Speaker
Prof. LIN Zheng
Professor LIN Zheng is Deputy Dean of the Institute for Advanced Studies in Humanities and Associate Professor of Department of Chinese Language and Literature at Sun Yat-sen University. She is a scholar of modern Chinese literature, with expertise in representations of urban space in literary and cultural production. Prof. LIN is the author of Park Beijing: Cultural Production and Literary Imagination (1860-1937) (published by Peking University Press) and her current research examines the cultural politics of Guangzhou’s urban villages, analyzing how these transitional spaces reflect broader sociocultural transformations in contemporary China.
Event Details
This talk will compare the representation of the old Workers’ Villages in Northeast China and the Urban Villages in the Pearl River Delta. Both being “rural areas within cities,” they witnessed two phases of urbanization in the PRC, two competing visions of urban modernization, and the emergence of two kinds of workers: the working class and migrant workers.
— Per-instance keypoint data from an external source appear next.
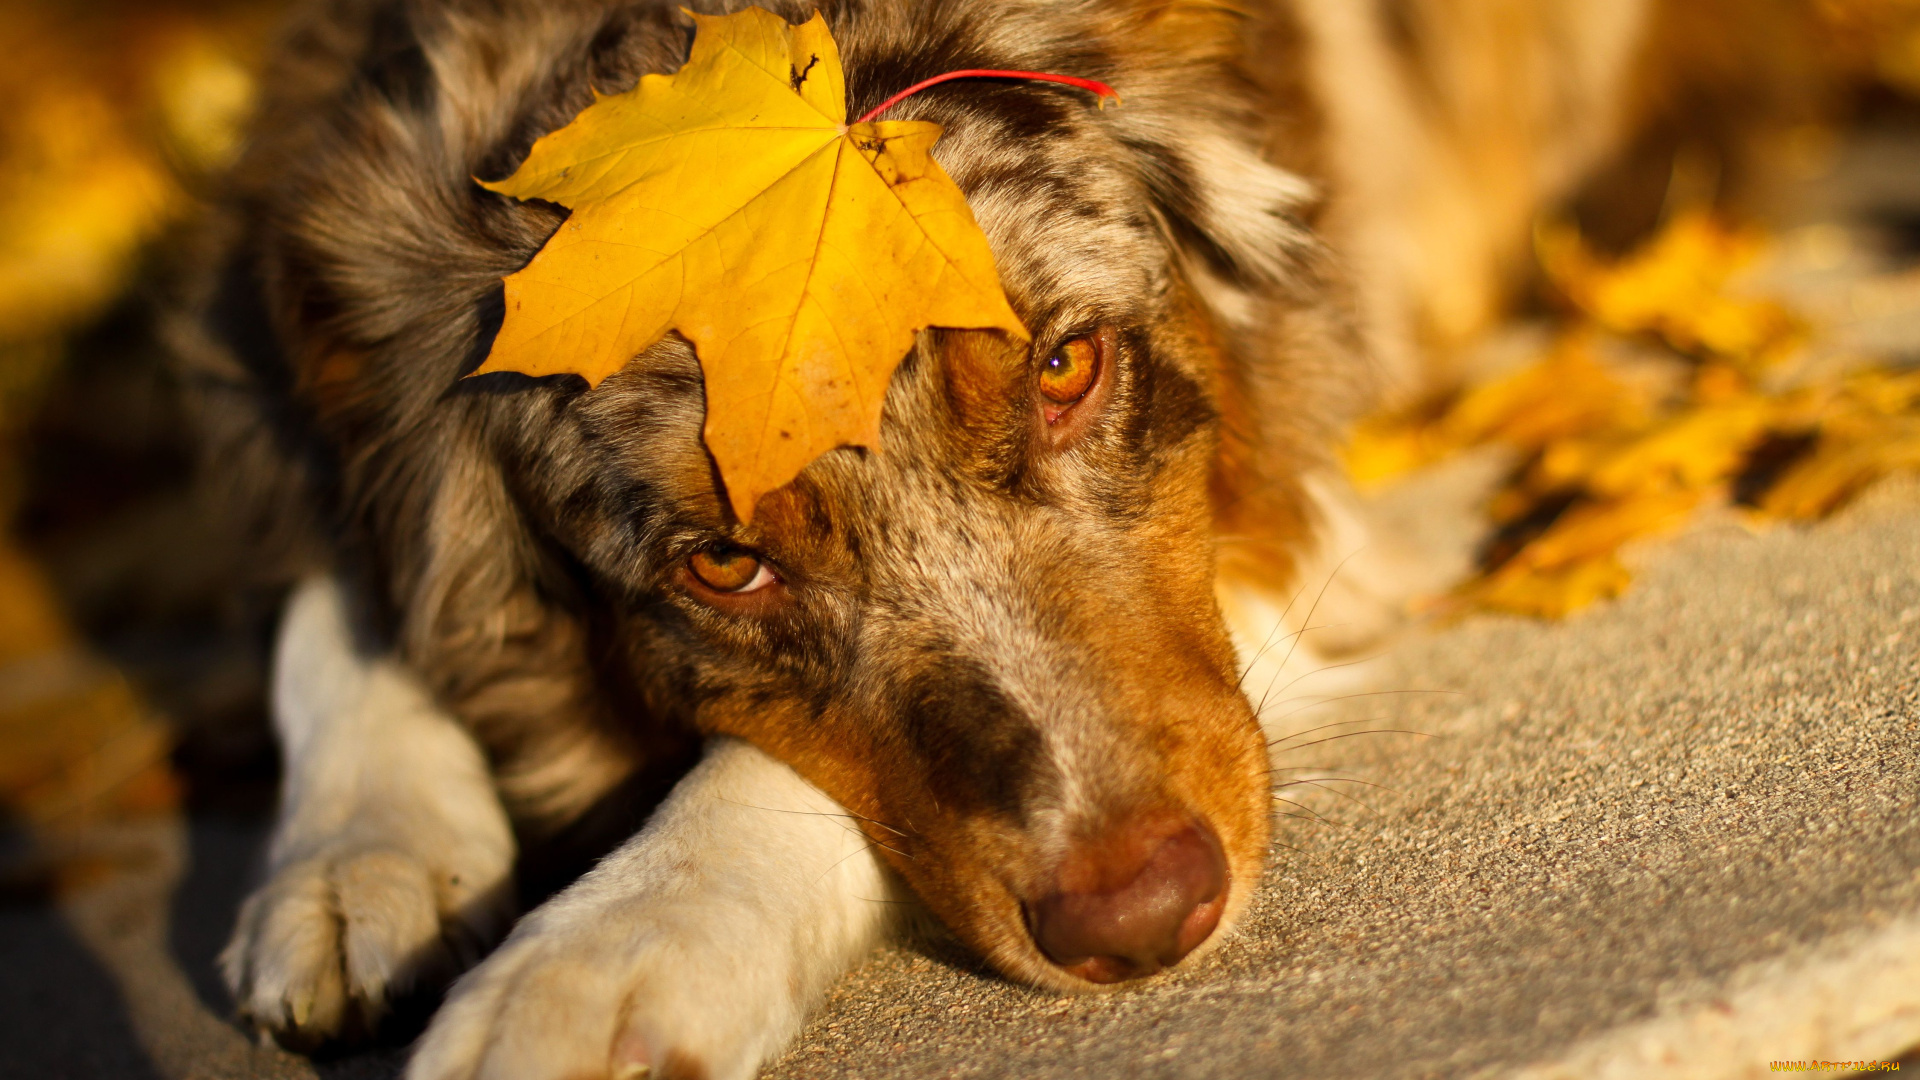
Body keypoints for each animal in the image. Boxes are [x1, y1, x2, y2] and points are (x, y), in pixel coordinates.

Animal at [165, 2, 1812, 1076]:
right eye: (723, 563)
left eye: (1066, 369)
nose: (1145, 922)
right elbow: (337, 602)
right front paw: (358, 852)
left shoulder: (1290, 519)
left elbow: (751, 775)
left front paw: (602, 957)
The decline of the “Rust Belt” and the rise of the “Sun Belt” are two sides of the same coin in the transition from Socialist China to Post-Socialist China since the reform and opening-up policy. Although both spaces represent marginal urban experiences, they have fostered pioneering art and literature. In recent years, with the “Northeast Renaissance,” the post-80s generation has sought to redeem the dignity of the working class and the glory of the Northeast. By contrast, although Urban Villages are seen as the “dark side of the Sun Belt,” they are actually self-disciplined, anarchic urban organisms that have nurtured vibrant art centered on migrant workers. Through this lens, we can glimpse the top-down vision of Socialist urban modernity, as well as the bottom-up reflections and responses from individuals.